> [EXPLORE THE MATERIAL]
A. Answer these questions from the post on gene set enrichment analysis of RNA-Seq data:
(i) Under the null hypothesis, how does subject sampling treat the units being permuted?
(ii) Which parametric gene set methods does the author prefer?
(iii) What does the author consider more important than the exact distributional law?
B. Write the next part of the post on gene set enrichment analysis of RNA-Seq data, picking up after its final sentence.

> [PAGE EXCERPT]
Segment Open
[BioC] gene set enrichment analysis of RNA-Seq data
Gordon K Smyth
smyth at wehi.EDU.AU
Sat Apr 14 03:41:29 CEST 2012
Dear Julie,
Subject sampling (used by GSEA and other softwares) actually makes quite
strong distributional assumptions, in that the units being permuted are
treated as independent and exchangeable under the null hypothesis. In
particular, this assumes that the units are homoscedastic. However
RNA-Seq counts for different libraries can be of very different sizes, and
hence will be heteroscedastic. And this will be so even under the null
hypothesis when the sequencing depths are different.
This one of the reasons why I prefer parametric gene set methods (roast,
camera, romer), because heteroscedasticity and dependence between the
samples can be unravelled.
Heteroscedasticity will be less a problem when the library sizes are
similar or if the counts are large. When the biological CV in the data is
relatively large, the E-values from voom() for each gene become roughly
homoscedastic relatively quickly at moderate counts sizes.
The idea of voom() is that the output values can be treated as continuous.
This can never be perfect for low counts, but genes with all low counts
are never going to be significantly DE anyway. In my experience, getting
the mean-variance relationship correct is more important than the exact
distibutional law or distinguishing between discrete and continuous.
Segment Closed
> [ENTRIES SHOWN]
Segment Open
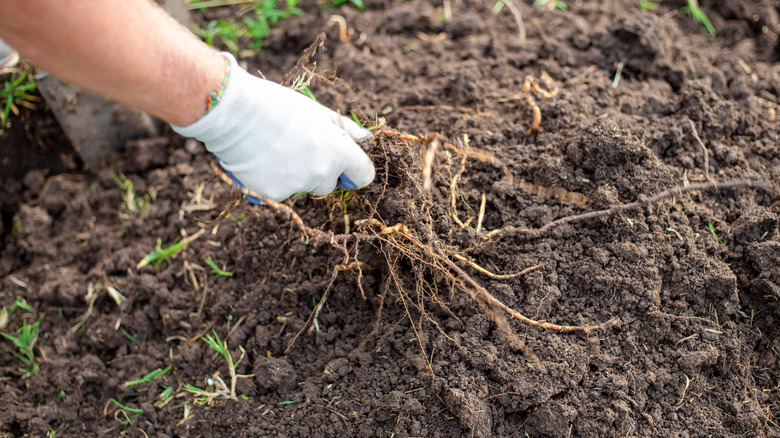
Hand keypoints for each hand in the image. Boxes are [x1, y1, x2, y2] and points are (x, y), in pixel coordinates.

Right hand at [172, 53, 374, 201]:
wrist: (236, 114)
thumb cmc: (279, 106)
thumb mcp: (318, 112)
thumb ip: (345, 128)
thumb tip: (366, 138)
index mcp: (339, 152)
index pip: (363, 175)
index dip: (354, 170)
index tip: (346, 167)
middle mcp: (321, 174)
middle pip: (328, 184)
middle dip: (318, 171)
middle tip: (296, 148)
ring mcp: (297, 188)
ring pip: (301, 188)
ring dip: (293, 175)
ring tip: (272, 149)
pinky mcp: (273, 196)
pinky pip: (277, 193)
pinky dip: (270, 181)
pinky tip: (258, 160)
Segment Closed
> [ACTIVITY ANSWERS]
A.
(i) As independent and exchangeable, which assumes they are homoscedastic.
(ii) roast, camera and romer.
(iii) Getting the mean-variance relationship correct.

B.
Best wishes
Gordon
--------------- original message ----------------------
[BioC] gene set enrichment analysis of RNA-Seq data
Julie Leonard julie.leonard at syngenta.com
Fri Apr 13 22:52:27 CEST 2012
Thanks Gordon-
I'll definitely look into using camera. I have a naive question
though. If I use voom() to transform the RNA-Seq count data, does this
transformation change the data from discrete to continuous? And if so,
can I just use the E values in the EList object that is outputted from
voom() as input to GSEA (Broad version)? I would assume I wouldn't need
the weights b/c GSEA does not assume a specific distribution (it is
empirically calculated via subject sampling), so I wouldn't need to adjust
the data for heteroscedasticity to fit a "normal" or any other pre-set
distribution??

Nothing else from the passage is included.